I set out to Dara’a four times. When I searched for a translator to accompany me, many legitimately cited fear and refused to join me for the trip south toward the Jordanian border. Eight drivers refused to drive me the 62 miles from Damascus. One offered to drive me to nearby Bosra, where a separate cab driver then took me to Dara’a.
Seven miles from the town’s center, “civilians” waved our car down. “There’s nothing to see here, leave,” one ordered, while his companions all looked on at the cloud of black smoke in the distance hanging over Dara’a. On the drive back to Bosra, my driver was shaking and refused to talk to me. He played his Fairuz music as loud as he could. “Delete my number from your phone. And all the pictures you took with me in it. Don’t tell anyone I drove you there,” he instructed after receiving his fare.

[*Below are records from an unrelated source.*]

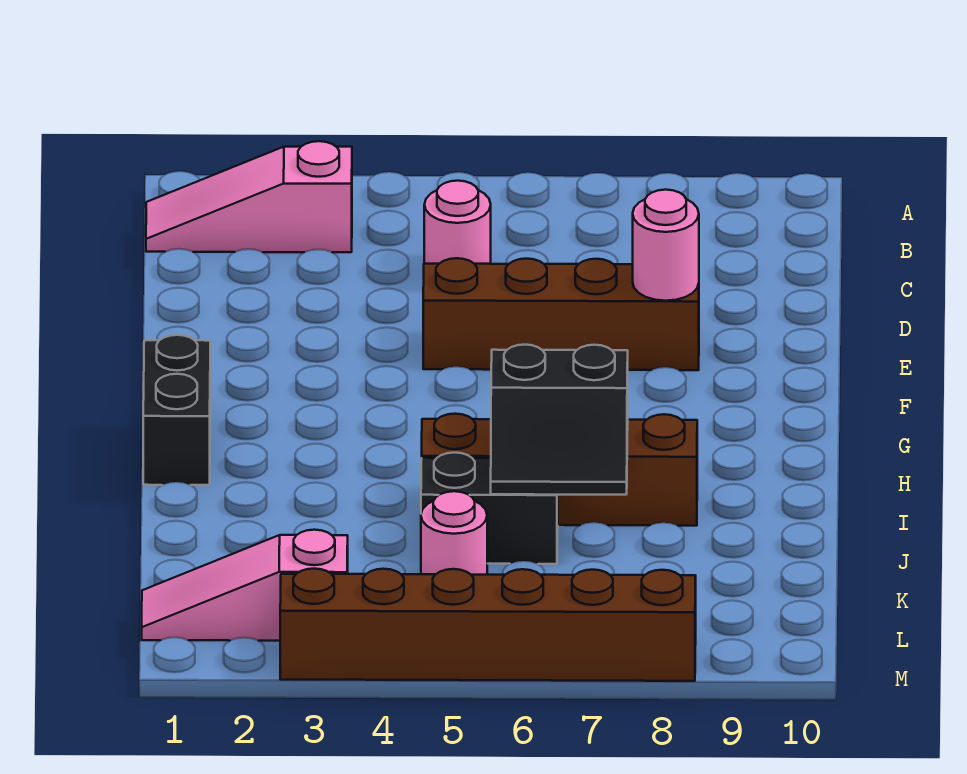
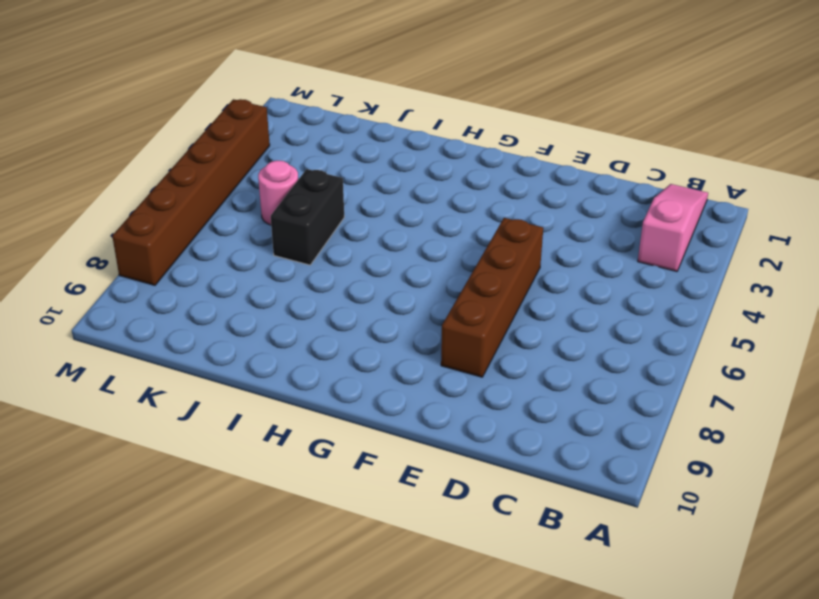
none -> pink 1x1 round brick [424,181,491,264]
none -> black 1x2 brick [143,335,211,485]

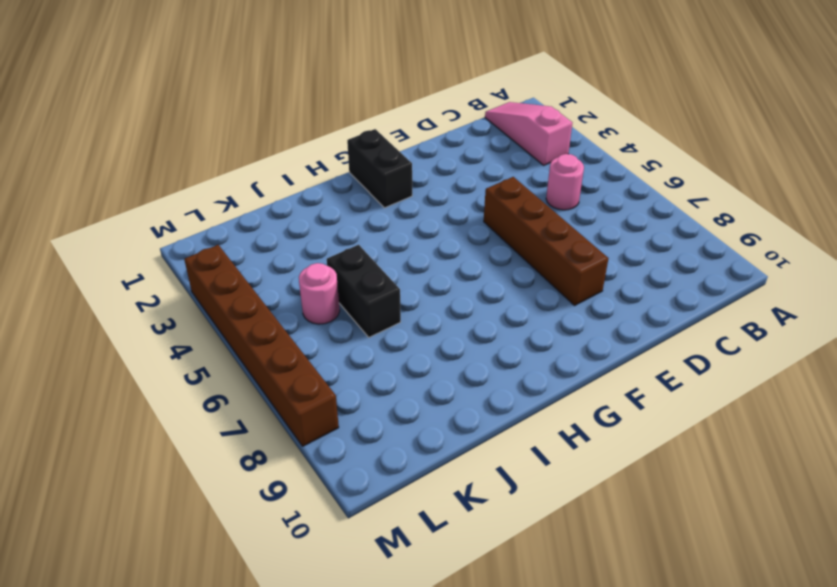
black 1x2 brick [347,129,412,208] -> black 1x2 brick turned to [143,335,211,485]
none -> brown 1x4 brick [422,414,697,526]
none -> pink 1x3 slope [142,530,348,641]

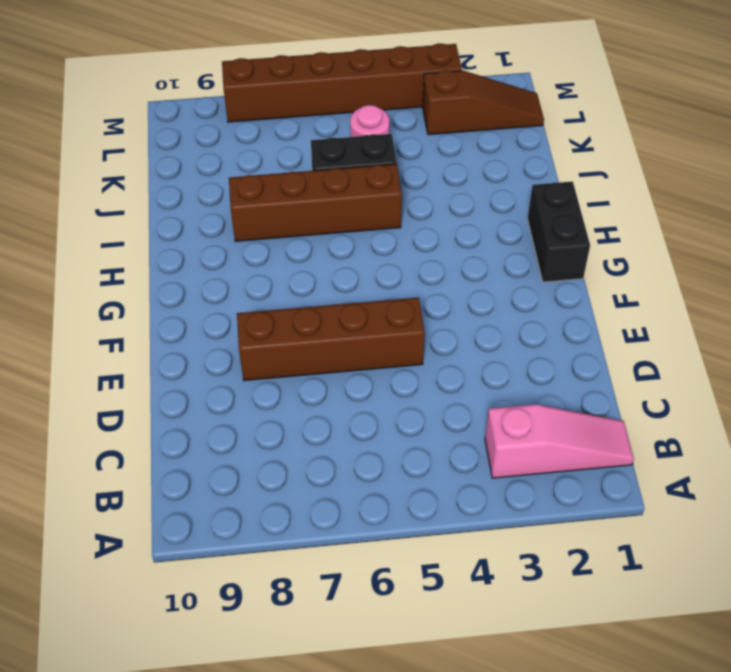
brown 1x3 slope [423,70,544,135] -> pink 1x3 slope [142,530,348,641]
none -> pink 1x1 round brick [424,181,491,264]
none -> pink 1x1 round brick [633,190,699,301]

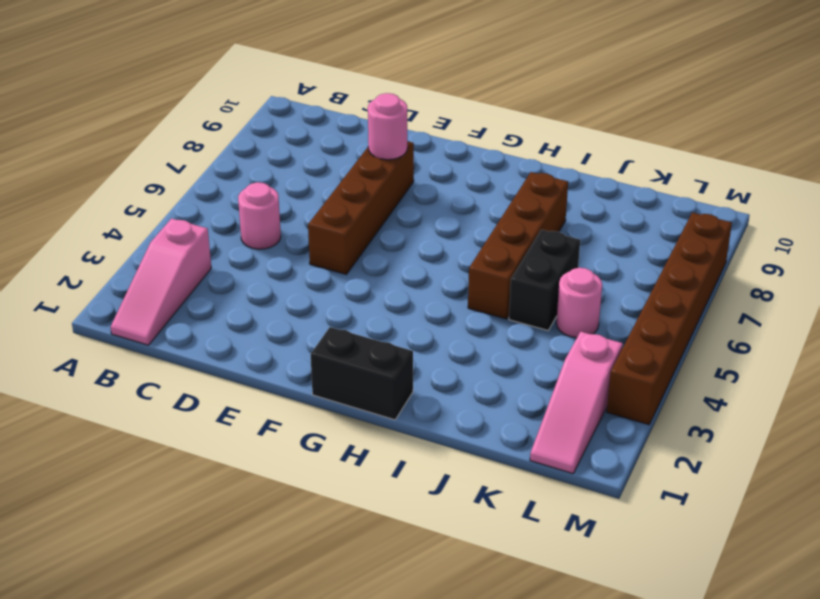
none -> black 2x2 slope [491,345,628,495]

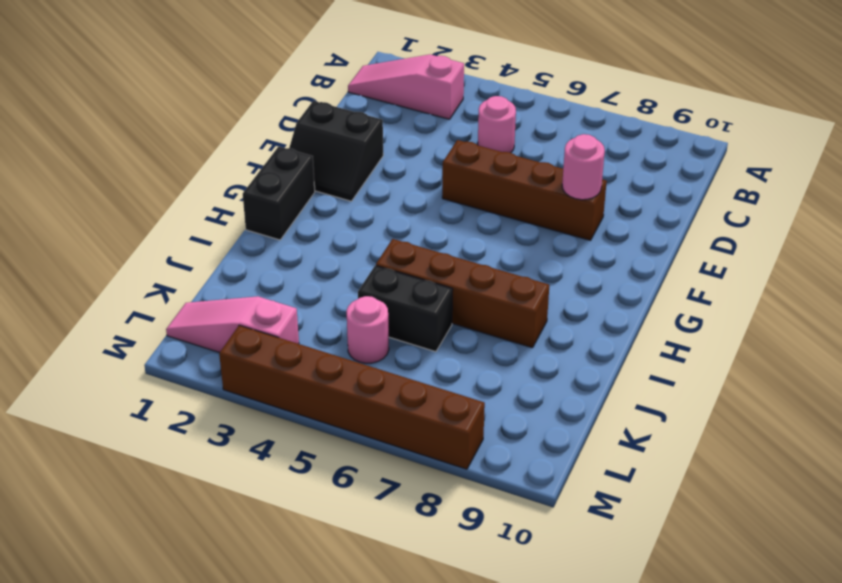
black 2x2 slope [289,101,383,201] -> black 2x2 slope moved to [491,345,628,495]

Eventually I found a driver who was willing to take me to Dara’a. We went there three times. “Like you, a journalist, I have to watch my back here, too,” he said. “You have to understand, if I get caught, I don’t have immunity like you do. None of us have immunity here.”
Outside the main pockets of heavy protests in Dara’a, the town were eerily quiet throughout the week. Few were out and colorful advertisements for the Syrian Youth Parliament (a recent initiative approved by the government) line the streets. One evening, military were camped out at every corner. Many civilians refused to talk to me. Near the museum, two teenagers declined to be photographed but threw me a peace-sign when I got out my camera in front of the town’s museum, where a portrait of a blue-eyed Bashar was lit by spotlight.
In addition to the protesters, there are signs of quiet personal defiance. I met a young journalist from Dara’a who said he quit his job at a state newspaper because he couldn’t “spread lies” any longer. “God willing, it’s the beginning of the end,” he explains. “That day was the first day I said ‘no.’ We’ve been taught to fear all our lives–fear the government, fear wars–but Dara’a will hopefully be the country’s wake-up call.”
In Damascus, I interviewed a young Syrian activist and blogger who was so fearful of arrest he requested that I not even mention his anonymous pen name. “There’s no unified and established opposition in Syria,” he said. “But in the meantime, we’re gaining a foothold.” The president’s speech left him completely disappointed, but just a few days before when the government resigned, he told me that Syria’s political space was finally opening up.
That’s what the Al-Assad regime wants the world to believe. In this it has achieved some surprising success, such as an adoring profile of First Lady Asma Al-Assad in the February issue of American Vogue. At the “Arab Youth of Today” conference hosted by a Harvard Alumni Association a day before the unrest began, Asma Al-Assad was introduced as a force that has “unleashed civil society in Syria.”
At the conference, which took place at the Four Seasons Hotel in Damascus, I asked her if and how Syria was addressing the problems at the roots of the uprisings across the region. “The uprisings in other countries in the region are specific to those countries,” she said. “We didn’t need an uprising to happen to realize we aren’t where we need to be. We started reform years ago.” Afterwards, one man quickly came up to me, asking me if I thought the First Lady had answered my question. After chatting, another man soon approached me and whispered, “That was one of the First Lady’s aides,” he said. “Watch who you talk to.”